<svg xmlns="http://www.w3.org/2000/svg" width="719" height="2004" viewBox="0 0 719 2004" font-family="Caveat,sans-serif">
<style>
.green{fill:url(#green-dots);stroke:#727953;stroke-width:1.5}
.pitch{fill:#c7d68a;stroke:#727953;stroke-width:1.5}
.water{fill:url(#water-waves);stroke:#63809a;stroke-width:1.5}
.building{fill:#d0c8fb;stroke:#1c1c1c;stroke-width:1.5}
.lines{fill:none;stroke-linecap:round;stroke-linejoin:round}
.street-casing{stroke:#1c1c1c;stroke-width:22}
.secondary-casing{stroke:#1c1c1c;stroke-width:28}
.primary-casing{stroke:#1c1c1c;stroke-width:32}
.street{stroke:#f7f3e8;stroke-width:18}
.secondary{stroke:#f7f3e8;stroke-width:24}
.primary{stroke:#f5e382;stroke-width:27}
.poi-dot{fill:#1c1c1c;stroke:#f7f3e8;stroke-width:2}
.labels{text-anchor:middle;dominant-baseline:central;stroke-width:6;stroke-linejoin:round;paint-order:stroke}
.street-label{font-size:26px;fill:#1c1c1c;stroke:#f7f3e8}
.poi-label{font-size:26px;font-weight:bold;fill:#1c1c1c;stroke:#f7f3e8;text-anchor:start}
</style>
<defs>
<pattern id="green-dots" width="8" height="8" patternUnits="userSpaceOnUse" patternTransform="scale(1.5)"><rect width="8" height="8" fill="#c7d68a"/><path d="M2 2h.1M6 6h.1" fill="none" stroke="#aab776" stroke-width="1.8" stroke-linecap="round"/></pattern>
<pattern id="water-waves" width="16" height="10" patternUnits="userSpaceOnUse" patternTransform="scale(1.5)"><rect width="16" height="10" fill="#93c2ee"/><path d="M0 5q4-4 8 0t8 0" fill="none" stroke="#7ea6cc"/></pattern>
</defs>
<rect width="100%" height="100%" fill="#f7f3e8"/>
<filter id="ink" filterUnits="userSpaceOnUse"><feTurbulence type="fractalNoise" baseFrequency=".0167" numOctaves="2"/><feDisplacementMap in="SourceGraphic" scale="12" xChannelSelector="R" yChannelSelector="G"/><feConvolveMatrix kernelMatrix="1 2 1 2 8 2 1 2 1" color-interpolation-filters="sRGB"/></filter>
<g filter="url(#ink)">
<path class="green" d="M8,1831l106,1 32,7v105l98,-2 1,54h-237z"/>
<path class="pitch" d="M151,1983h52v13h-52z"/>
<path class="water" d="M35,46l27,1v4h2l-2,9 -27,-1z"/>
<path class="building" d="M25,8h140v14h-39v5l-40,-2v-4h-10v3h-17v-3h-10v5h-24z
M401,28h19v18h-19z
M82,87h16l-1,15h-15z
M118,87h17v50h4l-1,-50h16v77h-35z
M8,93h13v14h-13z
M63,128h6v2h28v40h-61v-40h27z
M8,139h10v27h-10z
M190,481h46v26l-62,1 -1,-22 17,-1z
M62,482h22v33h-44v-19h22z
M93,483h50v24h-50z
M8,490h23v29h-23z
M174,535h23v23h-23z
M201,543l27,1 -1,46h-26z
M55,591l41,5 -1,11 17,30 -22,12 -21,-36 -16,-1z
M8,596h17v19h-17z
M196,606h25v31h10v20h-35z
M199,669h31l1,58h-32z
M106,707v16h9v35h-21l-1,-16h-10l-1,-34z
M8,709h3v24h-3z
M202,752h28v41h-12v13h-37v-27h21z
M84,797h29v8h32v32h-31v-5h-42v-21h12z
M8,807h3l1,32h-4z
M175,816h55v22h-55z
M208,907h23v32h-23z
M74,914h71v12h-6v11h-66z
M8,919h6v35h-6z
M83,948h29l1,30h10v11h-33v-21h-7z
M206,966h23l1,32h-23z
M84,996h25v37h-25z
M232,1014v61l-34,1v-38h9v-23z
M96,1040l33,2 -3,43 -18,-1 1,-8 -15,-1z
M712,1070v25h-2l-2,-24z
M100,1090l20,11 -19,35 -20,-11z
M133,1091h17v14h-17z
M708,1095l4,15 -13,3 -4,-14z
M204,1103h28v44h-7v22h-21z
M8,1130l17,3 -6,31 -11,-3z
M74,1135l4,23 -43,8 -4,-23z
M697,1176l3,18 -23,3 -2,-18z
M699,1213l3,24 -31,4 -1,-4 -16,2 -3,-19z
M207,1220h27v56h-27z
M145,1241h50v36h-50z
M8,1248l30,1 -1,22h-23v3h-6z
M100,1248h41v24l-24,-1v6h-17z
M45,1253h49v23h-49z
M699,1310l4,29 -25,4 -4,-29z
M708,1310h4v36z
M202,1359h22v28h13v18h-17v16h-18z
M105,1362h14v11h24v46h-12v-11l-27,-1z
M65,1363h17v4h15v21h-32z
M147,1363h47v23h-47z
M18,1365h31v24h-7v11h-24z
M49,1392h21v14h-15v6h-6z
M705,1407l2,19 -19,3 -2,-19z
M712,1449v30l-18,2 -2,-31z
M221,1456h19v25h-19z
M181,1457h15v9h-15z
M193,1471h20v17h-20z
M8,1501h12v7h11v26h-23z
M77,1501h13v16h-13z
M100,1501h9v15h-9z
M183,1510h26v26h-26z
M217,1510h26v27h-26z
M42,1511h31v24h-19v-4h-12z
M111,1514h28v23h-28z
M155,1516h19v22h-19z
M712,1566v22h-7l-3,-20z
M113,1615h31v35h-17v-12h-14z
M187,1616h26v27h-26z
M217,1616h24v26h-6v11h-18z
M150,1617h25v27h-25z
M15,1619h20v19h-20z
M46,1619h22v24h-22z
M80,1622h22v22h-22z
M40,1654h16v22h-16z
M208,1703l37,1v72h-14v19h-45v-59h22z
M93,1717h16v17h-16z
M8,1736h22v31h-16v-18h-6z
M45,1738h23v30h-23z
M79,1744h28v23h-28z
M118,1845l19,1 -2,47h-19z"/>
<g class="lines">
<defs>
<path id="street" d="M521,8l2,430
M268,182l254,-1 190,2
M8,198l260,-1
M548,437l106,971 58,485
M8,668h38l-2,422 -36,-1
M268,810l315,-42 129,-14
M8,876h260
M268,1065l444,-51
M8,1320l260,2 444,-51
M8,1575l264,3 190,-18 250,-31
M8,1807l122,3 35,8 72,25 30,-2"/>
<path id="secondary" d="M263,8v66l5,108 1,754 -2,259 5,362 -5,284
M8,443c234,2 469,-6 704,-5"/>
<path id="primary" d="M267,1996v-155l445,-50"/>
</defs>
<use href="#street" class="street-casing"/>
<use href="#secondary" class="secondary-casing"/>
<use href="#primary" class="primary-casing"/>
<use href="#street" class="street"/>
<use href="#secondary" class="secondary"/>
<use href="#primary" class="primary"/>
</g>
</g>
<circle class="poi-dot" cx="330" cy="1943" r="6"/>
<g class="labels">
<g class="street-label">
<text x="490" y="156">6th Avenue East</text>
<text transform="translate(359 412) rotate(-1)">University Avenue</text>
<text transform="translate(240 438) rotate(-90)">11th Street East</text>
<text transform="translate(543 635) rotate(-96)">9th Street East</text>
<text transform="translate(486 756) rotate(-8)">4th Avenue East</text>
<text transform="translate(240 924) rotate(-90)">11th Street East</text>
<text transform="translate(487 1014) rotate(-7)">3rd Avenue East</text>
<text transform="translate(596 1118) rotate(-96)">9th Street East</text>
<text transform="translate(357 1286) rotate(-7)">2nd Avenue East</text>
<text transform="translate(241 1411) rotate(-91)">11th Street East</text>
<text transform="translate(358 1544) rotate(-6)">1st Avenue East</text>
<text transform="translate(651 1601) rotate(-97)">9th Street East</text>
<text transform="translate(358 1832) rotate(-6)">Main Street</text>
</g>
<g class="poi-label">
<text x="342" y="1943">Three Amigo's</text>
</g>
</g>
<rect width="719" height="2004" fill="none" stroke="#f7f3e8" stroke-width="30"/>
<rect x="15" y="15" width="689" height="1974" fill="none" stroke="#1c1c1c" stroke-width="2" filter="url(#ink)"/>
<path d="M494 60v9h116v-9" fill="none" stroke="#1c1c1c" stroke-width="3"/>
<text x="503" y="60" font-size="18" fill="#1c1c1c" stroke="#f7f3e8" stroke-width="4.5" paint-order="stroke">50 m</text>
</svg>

**Assignment**
All that is needed is how many lines of the data contain "casing", stated as a number.

**Answer box**
6